ACTION ITEM A
In the listing, from the line with "Galić je naglasio" to the end of the listing, replace "Team" with "Squad" and write out those lines with everything else unchanged. Leave the pictures out.

EXCERPTED PASSAGE
>>>>>
A Gift From Our Sangha
We – Terry and Josh – wish to thank the members of the River Bird Sangha for their practice and support. It is their supporting membership that allows us to offer this free introduction to a bead-based devotional meditation practice.
If you enjoy this practice, please consider joining our Yin-based community of practitioners where lives find their flow and hearts take flight. Practice along with us with a free two-week trial.
We thank you for your support,
Terry + Josh
Seeds + Beads (suggestions for practice)
Overview. In working with bead-based mantra practices, we encourage you to explore an open-ended approach to find the language, sounds, syllables and rhythm that evoke your deepest spiritual inclinations. This takes time and is a trial and error process.
In our recorded practice (below), we explore the Buddhist mantra, Om Mani Padme Hum. Probably the most famous mantra in all of Buddhism, but it is by no means the only mantra to explore. We like to consider mantras as essentialized scripture, and scripture – whether in a sutra, sacred poem or prayer – requires a special kind of consciousness to unlock its artistic vitality.
Inspired by Karen Armstrong’s powerful book The Lost Art of Scripture, we suggest considering three interrelated elements of bead-based mantra practice:
- Embodied Devotion. When we hold our beads in our hands, and when we chant syllables that regulate our breath and send vibrations throughout our body, we “incorporate it physically,” the first element of bead-based mantra practice.
“A work of art, be it a novel, a poem or a scripture, must be read according to the laws of its genre and, like any artwork, scripture requires the disciplined cultivation of an appropriate mode of consciousness… when reading scripture, people would often sit, move or breathe in a way that enabled them to incorporate it physically.” (Armstrong, LAOS, p. 13)
- Right (Yin) Hemisphere Perception. When we chant a mantra with beads in hand, we activate the right hemisphere of the brain. In general, the left hemisphere’s perception is involved with isolating parts from the whole, compartmentalizing and reductionism; the right hemisphere is less certain, perceiving interconnection and holism. If we seek knowledge (gnosis) of the mysterious Divine, we need to perceive from the Yin (right) hemisphere, and bead-based mantra practice is the oldest and simplest way to do just that.
“Scripture was usually sung, chanted or declaimed in a way that separated it from mundane speech, so that words – a product of the brain’s left hemisphere – were fused with the more indefinable emotions of the right. Music, born of the right hemisphere, does not ‘mean’ anything, but is, rather, meaning itself.” (Armstrong, LAOS, p. 11)
<<<<<
ENTRIES SHOWN
>>>>>
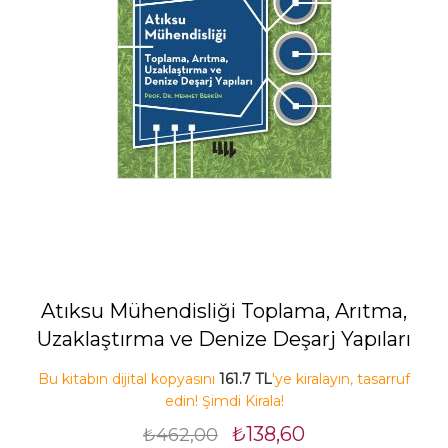
Atıksu Mühendisliği Toplama, Arıtma,
Uzaklaştırma ve Denize Deşarj Yapıları
Bu kitabın dijital kopyasını
161.7 TL
'ye kiralayın, tasarruf
edin! Şimdi Kirala!
₺138,60
₺462,00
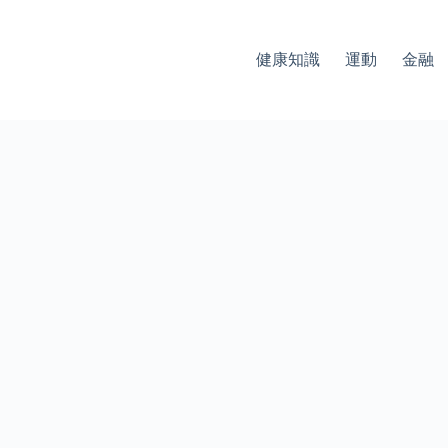
健康知識
運動
金融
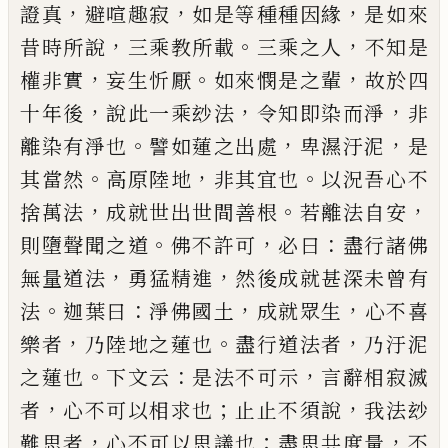
，
，
，
證真
避喧趣寂
如是等種種因緣
是如來
，
。
，
昔時所說
三乘
教所載
三乘之人
不知是
，
。
，
權非實
妄生忻厭
如來憫
是之輩
故於四
，
，
，
十年後
說此一乘玅法
令知即染而
淨
非
。
，
，
離染有淨也
譬如蓮之出處
卑濕汙泥
是
。
，
。
其當
然
高原陸地
非其宜也
以況吾心不
，
。
，
捨萬法
成就世
出世間善根
若離法自安
。
，
：
則墮聲聞之道
佛不許可
必曰
盡行諸佛
，
，
無量道法
勇猛精進
然後成就甚深
未曾有
。
：
，
，
法
迦葉曰
淨佛國土
成就眾生
心不喜
，
。
，
樂者
乃陸地之蓮也
盡行道法者
乃汙泥
。
：
，
之蓮也
下文云
是法不可示
言辭相寂滅
，
；
，
者
心不可以相求也
止止
不須說
我法玅
，
；
，
難思者
心不可以思議也
盡思共度
量
不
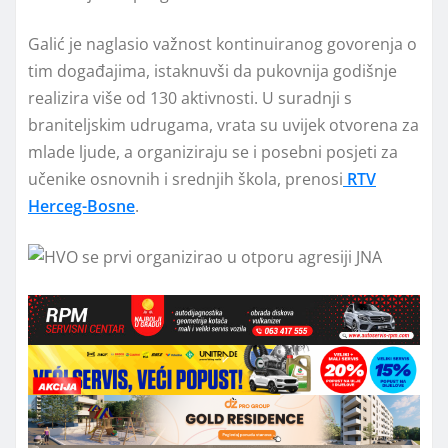
Galić je naglasio važnost kontinuiranog govorenja o
tim događajima, istaknuvši da pukovnija godišnje
realizira više od 130 aktivnosti. U suradnji s
braniteljskim udrugama, vrata su uvijek otvorena za
mlade ljude, a organiziraju se i posebni posjeti za
učenike osnovnih i srednjih škola, prenosi
RTV
Herceg-Bosne
.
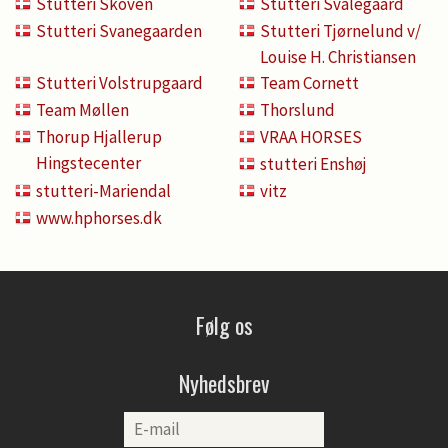
Stutteri Skoven
Stutteri Svalegaard
Stutteri Svanegaarden
Stutteri Tjørnelund v/
Louise H. Christiansen
Stutteri Volstrupgaard
Team Cornett
Team Møllen
Thorslund
Thorup Hjallerup
VRAA HORSES
Hingstecenter
stutteri Enshøj
stutteri-Mariendal
vitz
www.hphorses.dk
Følg os
Nyhedsbrev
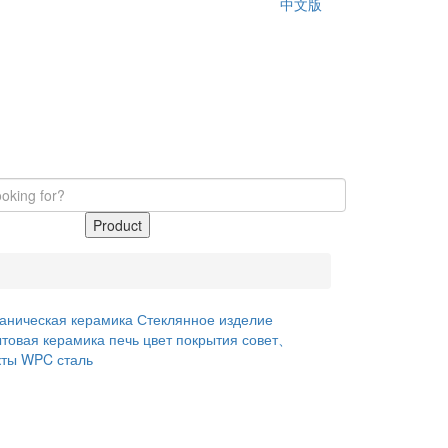
中文版
Product
ханическая керамика
Стеклянное изделие
товая керамика
печь
цвет покрытия совет、
кты WPC
сталь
<<<<<
ACTION ITEM B
Reproduce the passage of the page on bead-based mantra practice from "We thank you" to "its artistic vitality." word for word.

EXERCISE RESULT A
Galić je naglasio važnost kontinuiranog govorenja o
tim događajima, istaknuvši da pukovnija godišnje
realizira više od 130 aktivnosti. U suradnji s
braniteljskim udrugama, vrata su uvijek otvorena za
mlade ljude, a organiziraju se i posebni posjeti za
učenike osnovnih i srednjih škola, prenosi
RTV
Herceg-Bosne
.
Stutteri Skoven
Stutteri Svalegaard
Stutteri Svanegaarden
Stutteri Tjørnelund v/
Louise H. Christiansen
Stutteri Volstrupgaard
Squad Cornett
Squad Møllen
Thorslund
Thorup Hjallerup
VRAA HORSES
Hingstecenter
stutteri Enshøj
stutteri-Mariendal
vitz
www.hphorses.dk
Følg os
Nyhedsbrev
中文版
Product
ханическая керамика
Стеклянное изделие
товая керамика
печь
цвет покрытия совет、
кты WPC
сталь

EXERCISE RESULT B
We thank you for your support,
Terry + Josh
Seeds + Beads (suggestions for practice)
Overview. In working with bead-based mantra practices, we encourage you to explore an open-ended approach to find the language, sounds, syllables and rhythm that evoke your deepest spiritual inclinations. This takes time and is a trial and error process.
In our recorded practice (below), we explore the Buddhist mantra, Om Mani Padme Hum. Probably the most famous mantra in all of Buddhism, but it is by no means the only mantra to explore. We like to consider mantras as essentialized scripture, and scripture – whether in a sutra, sacred poem or prayer – requires a special kind of consciousness to unlock its artistic vitality.